Showing the Bottleneck

You can easily reproduce the bottleneck for yourself. I did so as follows:

  • Created a table with a bunch of integer columns named cXXX where XXX is a number and a clustered index on an int identity column named DocID
  • Inserted 100,000 records, with random values for all the columns
  • Created a script with an infinite loop to select a random DocID in the range 1 to 10,000, select a random column name, and increment the column value by 1 (hence creating a version)
  • Created nine identical scripts, but each selecting from a different 10,000 value cluster key range
  • Set DELAYED_DURABILITY to FORCED to reduce WRITELOG waits (admittedly you’d rarely be doing this, but it helps to exacerbate the bottleneck for demo purposes)

I then ran all ten scripts simultaneously and measured the Access Methods: Index Searches/sec counter to track how many updates were occurring. I couldn’t use Databases: Batch Requests/sec as each script only had one batch (the infinite loop), and I didn’t want to use Transactions/sec as it might count internal transactions as well as the one wrapping each update.

When snapshot isolation wasn’t enabled, on my Windows 10 laptop running SQL Server 2019, I was getting about 80,000 updates per second across the ten connections. Then when I turned the setting READ_COMMMITED_SNAPSHOT to ON for the database and re-ran the test, the workload throughput dropped to about 60,000 updates per second (a 25% drop in throughput). From looking at wait statistics, 85% of all waits were LATCH_EX, and from looking at latch statistics, 100% were for APPEND_ONLY_STORAGE_INSERT_POINT.

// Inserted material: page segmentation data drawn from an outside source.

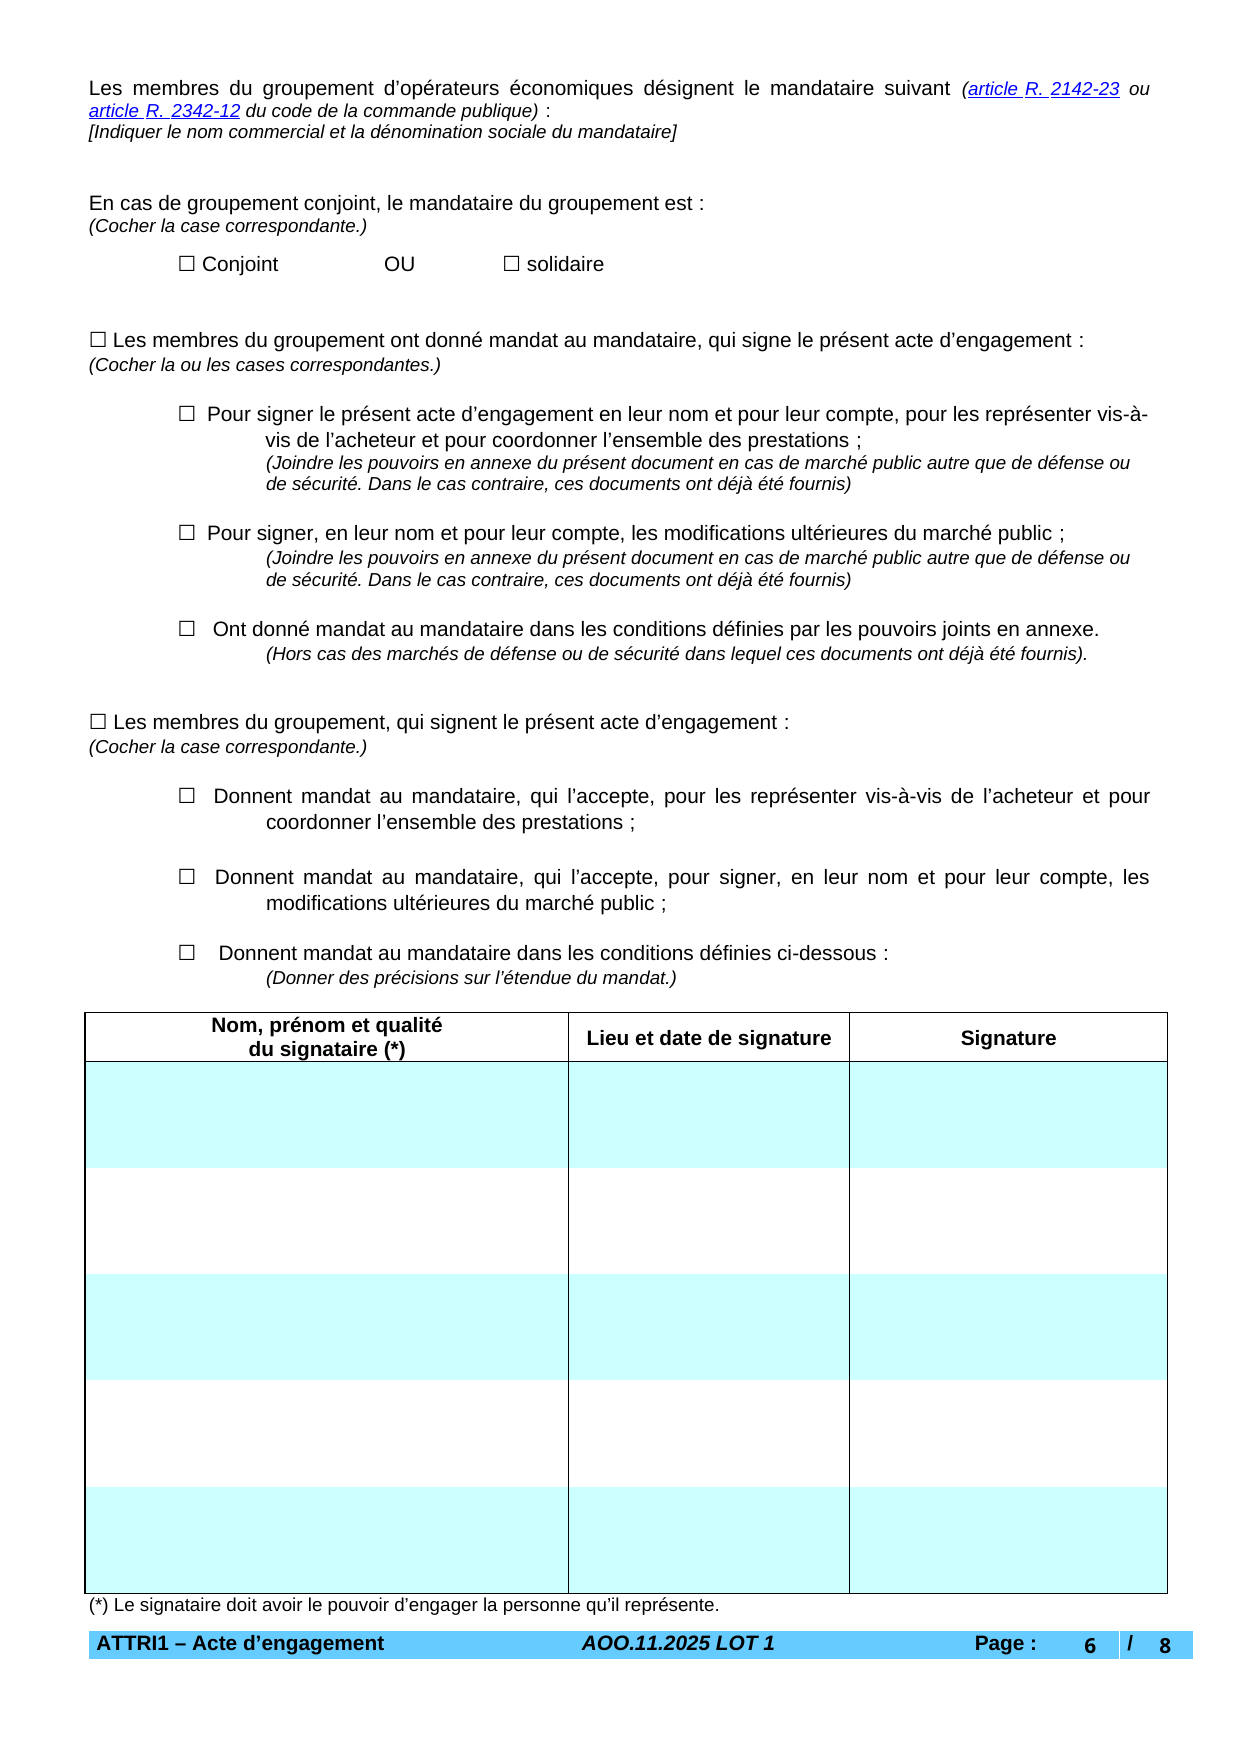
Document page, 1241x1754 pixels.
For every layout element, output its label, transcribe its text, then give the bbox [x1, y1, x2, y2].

text (Cocher la case correspondante.) [89, 736, 1152, 757]
text Les membres du groupement, qui signent le présent acte d’engagement : [89, 707, 1152, 736]
text Donnent mandat au mandataire dans les conditions définies ci-dessous : [118, 938, 1152, 967]
table_cell [850, 1487, 1167, 1593]
table_cell [569, 1487, 849, 1593]
table_cell [86, 1168, 568, 1274]
text (Donner des précisions sur l’étendue du mandat.) [118, 967, 1152, 988]
text [Indiquer le nom commercial et la dénomination sociale du mandataire] [89, 121, 1152, 143]
text Donnent mandat au mandataire, qui l’accepte, pour les représenter vis-à-vis de l’acheteur et pour coordonner l’ensemble des prestations ; [177, 781, 1152, 833]
table_cell [850, 1274, 1167, 1380]
table_cell [850, 1168, 1167, 1274]
text Les membres du groupement ont donné mandat au mandataire, qui signe le présent acte d’engagement : [89, 325, 1152, 353]
text (Joindre les pouvoirs en annexe du présent document en cas de marché public autre que de défense ou de sécurité. Dans le cas contraire, ces documents ont déjà été fournis) [266, 451, 1152, 494]
table_header Nom, prénom et qualité du signataire (*) [86, 1013, 568, 1061]
table_cell [86, 1380, 568, 1487]
table_header Lieu et date de signature [569, 1013, 849, 1061]
text Donnent mandat au mandataire, qui l’accepte, pour signer, en leur nom et pour leur compte, les modifications ultérieures du marché public ; [177, 862, 1152, 914]
table_cell [569, 1380, 849, 1487]
text (Joindre les pouvoirs en annexe du présent document en cas de marché public autre que de défense ou de sécurité. Dans le cas contraire, ces documents ont déjà été fournis) [266, 547, 1152, 590]
text (Cocher la case correspondante.) [89, 215, 1152, 236]
table_cell [86, 1062, 568, 1168]
table_cell [86, 1487, 568, 1593]
table_cell [569, 1168, 849, 1274]
text Pour signer le présent acte d’engagement en leur nom et pour leur compte, pour les représenter vis-à-vis de l’acheteur et pour coordonner l’ensemble des prestations ; [89, 399, 1152, 451]
text (Hors cas des marchés de défense ou de sécurité dans lequel ces documents ont déjà été fournis). [266, 642, 1152, 664]
text Ont donné mandat au mandataire dans les conditions définies par les pouvoirs joints en annexe. [118, 614, 1152, 642]
text En cas de groupement conjoint, le mandataire du groupement est : [89, 191, 1152, 215]
text Les membres du groupement d’opérateurs économiques désignent le mandataire suivant (article R. 2142-23 ou article R. 2342-12 du code de la commande publique) : [89, 76, 1152, 121]
table_cell [86, 1274, 568, 1380]
table_cell [850, 1380, 1167, 1487]
text (*) Le signataire doit avoir le pouvoir d’engager la personne qu’il représente. [89, 1594, 1152, 1616]
table_cell [850, 1062, 1167, 1168]
text (Cocher la ou les cases correspondantes.) [89, 353, 1152, 375]
table_header Signature [850, 1013, 1167, 1061]
table_cell [569, 1274, 849, 1380]
text Conjoint OU solidaire [89, 249, 1152, 277]
table_cell [569, 1062, 849, 1168]
text Pour signer, en leur nom et pour leur compte, les modifications ultérieures du marché public ; [177, 518, 1152, 547]
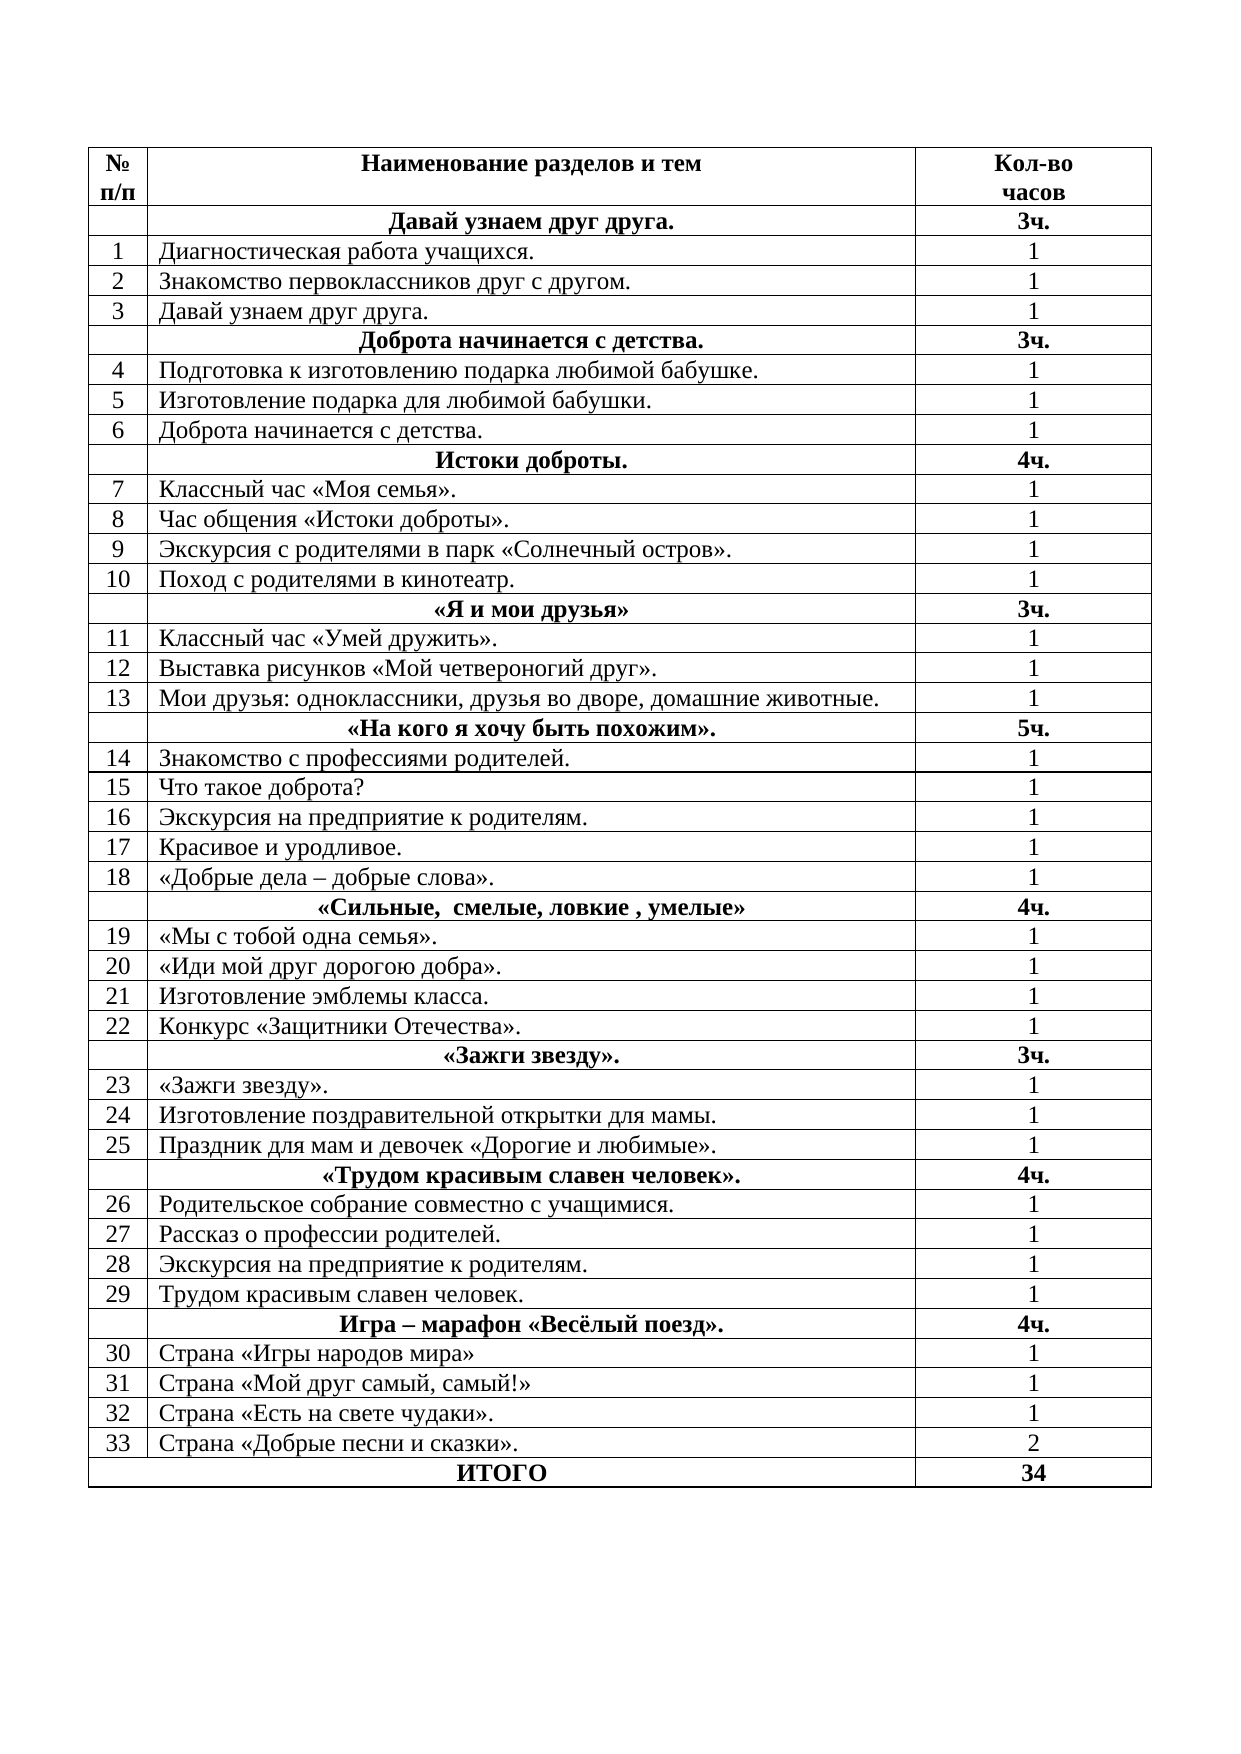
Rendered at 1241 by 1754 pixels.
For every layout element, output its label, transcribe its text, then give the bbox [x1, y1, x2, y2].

table_cell «Трудом красивым славен человек». [148, 1160, 915, 1188]
table_cell Красивое и уродливое. [148, 832, 915, 861]
table_cell 23 [89, 1070, 147, 1099]
table_cell 1 [916, 773, 1151, 801]
table_cell Игра – марафон «Весёлый поезд». [148, 1309, 915, 1337]
table_cell 19 [89, 921, 147, 950]
table_cell 3 [89, 296, 147, 324]
table_cell 2 [89, 266, 147, 295]
table_cell 1 [916, 743, 1151, 771]
table_cell «Иди мой друг дорогою добра». [148, 951, 915, 980]
table_cell 14 [89, 743, 147, 771]
table_cell ИТОГО [89, 1458, 915, 1486]
table_cell Страна «Есть на свете чудаки». [148, 1398, 915, 1427]
table_cell Экскурсия на предприятие к родителям. [148, 802, 915, 831]
table_cell Праздник для мам и девочек «Дорогие и любимые». [148, 1130, 915, 1159]
table_cell Что такое доброта? [148, 773, 915, 801]
table_cell 7 [89, 475, 147, 503]
table_cell 1 [916, 683, 1151, 712]
table_cell 24 [89, 1100, 147, 1129]
table_cell [89, 206, 147, 235]
table_cell Истоки доброты. [148, 445, 915, 473]
table_cell 1 [916, 921, 1151, 950]
table_cell 1 [916, 653, 1151, 682]
table_cell 1 [916, 504, 1151, 533]
table_cell [89, 1160, 147, 1188]
table_cell 1 [916, 355, 1151, 384]
table_cell Рассказ о профессии родителей. [148, 1219, 915, 1248]
table_cell 1 [916, 1398, 1151, 1427]
table_cell 16 [89, 802, 147, 831]
table_cell 5 [89, 385, 147, 414]
table_cell [89, 326, 147, 354]
table_cell 30 [89, 1339, 147, 1367]
table_cell 1 [916, 1070, 1151, 1099]
table_cell 5ч. [916, 713, 1151, 742]
table_cell 11 [89, 624, 147, 652]
table_cell Классный час «Моя семья». [148, 475, 915, 503]
table_cell 1 [916, 385, 1151, 414]
table_cell Подготовка к изготовлению подарка любимой бабушке. [148, 355, 915, 384]
table_cell [89, 445, 147, 473]
table_cell «Зажги звезду». [148, 1070, 915, 1099]
table_cell 1 [916, 1011, 1151, 1039]
table_cell [89, 892, 147, 920]
table_header Кол-во часов [916, 148, 1151, 205]
table_cell Страна «Мой друг самый, самый!» [148, 1368, 915, 1397]
table_cell «Мы с тобой одна семья». [148, 921, 915, 950]
table_cell 1 [916, 475, 1151, 503]
table_cell 4ч. [916, 1160, 1151, 1188]
table_cell Доброта начинается с детства. [148, 415, 915, 444]
table_cell Страна «Игры народов мира» [148, 1339, 915, 1367]
table_cell «На кого я хочу быть похожим». [148, 713, 915, 742]
table_cell 1 [89, 236, 147, 265]
table_cell 13 [89, 683, 147, 712]
table_cell 18 [89, 862, 147, 891]
table_cell 2 [916, 1428, 1151, 1457]
table_cell 1 [916, 951, 1151, 980]
table_cell [89, 1041, 147, 1069]
table_cell 34 [916, 1458, 1151, 1486]
table_cell 10 [89, 564, 147, 593]
table_cell Знакомство с профессиями родителей. [148, 743, 915, 771]
table_cell 33 [89, 1428, 147, 1457]
table_cell 1 [916, 266, 1151, 295]
table_cell 1 [916, 1100, 1151, 1129]
table_cell Изготовление поздравительной открытки для мамы. [148, 1100, 915, 1129]
table_cell 1 [916, 1190, 1151, 1218]
table_cell 1 [916, 802, 1151, 831]
table_cell «Я и мои друзья» [148, 594, 915, 622]
table_cell «Сильные, смелые, ловкие , умелые» [148, 892, 915, 920]
table_cell Страна «Добрые песни и сказки». [148, 1428, 915, 1457]
table_header Наименование разделов и тем [148, 148, 915, 205]
table_cell 1 [916, 1249, 1151, 1278]
table_cell 1 [916, 415, 1151, 444]
table_cell 9 [89, 534, 147, 563]
table_cell Давай узнаем друг друга. [148, 296, 915, 324]
table_cell 26 [89, 1190, 147, 1218]
table_cell Изготовление подарка для любимой бабушки. [148, 385, 915, 414]
table_cell Классный час «Умей дружить». [148, 624, 915, 652]
table_cell 3ч. [916, 594, 1151, 622]
table_cell [89, 713, 147, 742]
table_cell 1 [916, 1368, 1151, 1397]
table_cell 20 [89, 951, 147, 980]
table_cell Конкурс «Защитники Отечества». [148, 1011, 915, 1039]
table_cell [89, 1309, 147, 1337]
table_cell Диагностическая работа учащихся. [148, 236, 915, 265]
table_cell 1 [916, 296, 1151, 324]
table_cell Час общения «Истоки доброты». [148, 504, 915, 533]
table_cell «Добрые дела – добрые слова». [148, 862, 915, 891]
table_cell 4ч. [916, 892, 1151, 920]
table_cell 1 [916, 1339, 1151, 1367]
table_cell 1 [916, 832, 1151, 861]
table_cell Доброта начинается с детства. [148, 326, 915, 354]
table_cell 22 [89, 1011, 147, 1039]
table_cell 4 [89, 355, 147, 384]
table_cell 21 [89, 981, 147, 1010]
table_cell 1 [916, 564, 1151, 593]
table_cell 1 [916, 981, 1151, 1010]
table_cell 27 [89, 1219, 147, 1248]
table_cell 6 [89, 415, 147, 444]
table_cell 1 [916, 624, 1151, 652]
table_cell 28 [89, 1249, 147, 1278]
table_cell 4ч. [916, 445, 1151, 473]
table_cell 1 [916, 1279, 1151, 1308]
table_cell Экскурсия с родителями в парк «Солнечный остров». [148, 534, 915, 563]
table_cell 25 [89, 1130, 147, 1159]
table_cell 4ч. [916, 1309, 1151, 1337]
table_cell Знакомство первоклассников друг с другом. [148, 266, 915, 295]
table_cell 1 [916, 862, 1151, 891]
table_cell 1 [916, 534, 1151, 563]
table_cell [89, 594, 147, 622]
table_cell 31 [89, 1368, 147, 1397]
table_cell 29 [89, 1279, 147, 1308]
table_cell 3ч. [916, 326, 1151, 354]
table_cell Мои друзья: одноклассники, друзья во дворе, домашние животные. [148, 683, 915, 712]
table_cell Давай узнаем друг друга. [148, 206, 915, 235]
table_header № п/п [89, 148, 147, 205]
table_cell Изготовление эмблемы класса. [148, 981, 915, 1010]
table_cell Родительское собрание совместно с учащимися. [148, 1190, 915, 1218]
table_cell Поход с родителями в кинотеатр. [148, 564, 915, 593]
table_cell Выставка рисунков «Мой четвероногий друг». [148, 653, 915, 682]
table_cell 3ч. [916, 1041, 1151, 1069]
table_cell 12 [89, 653, 147, 682]
table_cell Трудом красивым славен человек. [148, 1279, 915, 1308]
table_cell 15 [89, 773, 147, 801]
table_cell Экскурсия на предприятие к родителям. [148, 1249, 915, 1278]
table_cell «Зажги звезду». [148, 1041, 915, 1069]
table_cell 1 [916, 1219, 1151, 1248]
table_cell 17 [89, 832, 147, 861]
table_cell 3ч. [916, 206, 1151, 235]
table_cell 1 [916, 1130, 1151, 1159]
table_cell 8 [89, 504, 147, 533]
table_cell 32 [89, 1398, 147, 1427]
table_cell 1 [916, 236, 1151, 265]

Bear in mind that I set up the scenario to show the bottleneck at its worst. In a real-life environment with a mixed workload, the generally accepted guidance for a throughput drop when using snapshot isolation is 10-15%.

Summary

One other potential area that could be impacted by this bottleneck is availability group readable secondaries. If a database replica is set to be readable, all queries against it automatically use snapshot isolation, and all replay of log records from the primary will generate versions. With a high enough update workload coming from the primary and many databases set to be readable, and with parallel redo being the norm for availability group secondaries, the APPEND_ONLY_STORAGE_INSERT_POINT latch might become a bottleneck on an availability group readable secondary too, which could lead to the secondary falling behind the primary. I haven’t tested this, but it’s exactly the same mechanism I’ve described above, so it seems likely. In that case, it’s possible to disable parallel redo using trace flag 3459, but this might lead to worse overall throughput on the secondary.

Putting the availability group scenario aside, unfortunately, not using snapshot isolation is the only way to completely avoid this bottleneck, which isn’t a viable option if your workload relies on the semantics provided by snapshot isolation, or you need it to alleviate blocking problems (as snapshot isolation means read queries don’t acquire share locks which block change queries).

Edit: from the comments below, you *can* remove the latch bottleneck by using ADR in SQL Server 2019 but then performance is much worse because of the ADR overhead. The scenario where the latch becomes a bottleneck because of the high update workload is absolutely not a valid use case for ADR.